The points are (0,18.27), (24.58,34.37) and (24.82,0) and I have the exactly time when a moving circle touches each point for the first time.
The assumptions are:

*

*The circle moves at a constant speed at a constant direction;

*I only know the first time it touch the points, not the time it touch with the other half;

*The radius is, at least 20 (the circle that circumscribe the points) and at most 200;

*It can come from any direction;

The main objective:
To have some characteristic length scale of those moving circles, e.g. its radius.
I am looking for a general solution for that. The thing is: I have a spatial data from three points and I could identify a particular thing happening at in the time series from the three points. From the theory behind this natural phenomena, I could approximate it to a circle. So, I am assuming that this is a moving circle that pass through three points.
I added a figure to illustrate the problem. T_pi is the time the circle touches each point.

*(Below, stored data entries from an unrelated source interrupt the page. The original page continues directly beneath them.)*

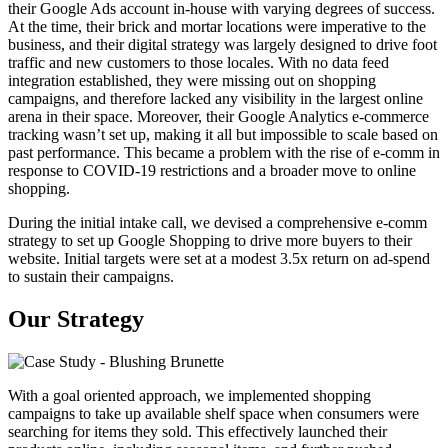
their Google Ads account in-house with varying degrees of success.
At the time, their brick and mortar locations were imperative to the
business, and their digital strategy was largely designed to drive foot
traffic and new customers to those locales. With no data feed
integration established, they were missing out on shopping
campaigns, and therefore lacked any visibility in the largest online
arena in their space. Moreover, their Google Analytics e-commerce
tracking wasn’t set up, making it all but impossible to scale based on
past performance. This became a problem with the rise of e-comm in
response to COVID-19 restrictions and a broader move to online
shopping.
During the initial intake call, we devised a comprehensive e-comm
strategy to set up Google Shopping to drive more buyers to their
website. Initial targets were set at a modest 3.5x return on ad-spend
to sustain their campaigns.
Our Strategy
With a goal oriented approach, we implemented shopping
campaigns to take up available shelf space when consumers were
searching for items they sold. This effectively launched their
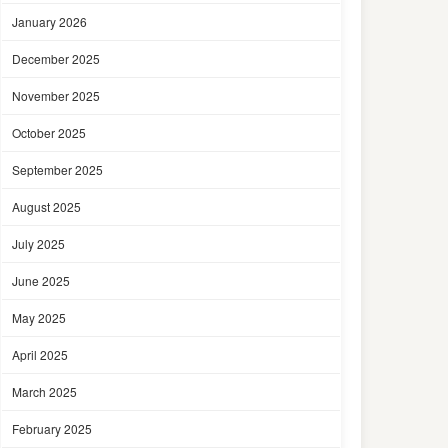
January 2026
December 2025
November 2025
October 2025
September 2025
August 2025
July 2025
June 2025
May 2025
April 2025
March 2025
February 2025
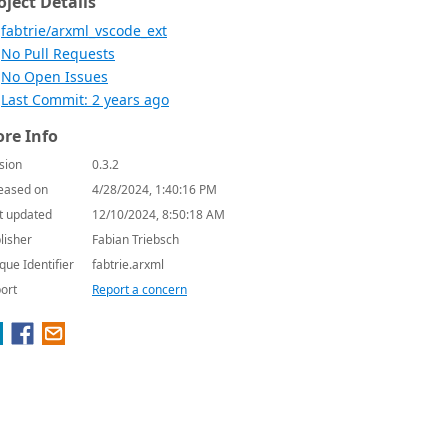
oject Details
fabtrie/arxml_vscode_ext
No Pull Requests
No Open Issues
Last Commit: 2 years ago
re Info
sion
0.3.2
eased on
4/28/2024, 1:40:16 PM
t updated
12/10/2024, 8:50:18 AM
lisher
Fabian Triebsch
que Identifier
fabtrie.arxml
ort
Report a concern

I also made another figure to ilustrate what I think are the variables of the problem: radius, angle, offset and speed. I am assuming that they are constant for each circle.

Feel free to ask for more information about the problem and if we can make any other assumption about that.
 A: This isn't an answer yet, just an attempt to formulate the problem.  It really should be a comment, but it won't fit in a comment box.
The center of the circle moves along a straight line with constant velocity.  We can say that at time $t$ it is at the point$$(x_0+at, y_0+bt)$$ where $x_0,y_0,a,\text{ and }b$ are unknown constants.  At times $t_1<t_2<t_3$ the point is a some fixed, but unknown distance $r$ from the points $(x_1,y_1),(x_2,y_2),(x_3,y_3)$, respectively, where $t_i,x_i,y_i$ are given for $i=1,2,3$.
That gives us $3$ equations in $5$ unknowns:
$$(x_0+at_i-x_i)^2+(y_0+bt_i-y_i)^2=r^2,\ i=1,2,3$$
I've been trying to eliminate one or more unknowns.  Of course, we can eliminate $r$, by just saying the the distances are equal, but this eliminates an equation, so we have $2$ equations in $4$ unknowns.  I don't see how to eliminate any other variables.  $(x_0, y_0)$ is the position of the moving point at time $t=0$.  We can reset the origin of the time scale, say by setting $t_i'=t_i-t_1$, but that doesn't eliminate the unknowns $x_0, y0$.  Similarly, it's only the ratio of $b$ to $a$ that's really fixed, but $\sqrt{a^2+b^2}$ is the distance the point moves in one unit of time, and I don't see any way around this.
Since we have more unknowns that equations, I tend to believe that there is not a unique solution to the system.  If the OP would gives us the values of $t_1,t_2,t_3$, I think I could demonstrate this.
EDIT
I recognize that I haven't taken cognizance of the requirements that the times are the first time the circle passes through the points, or the restrictions on the radius, but I don't think that this will change matters.  This is just a gut feeling.  I think there are infinitely many solutions to the system, and we'll be able to pick out more than one that meet the requirements.  (Of course, I'm wrong a lot.)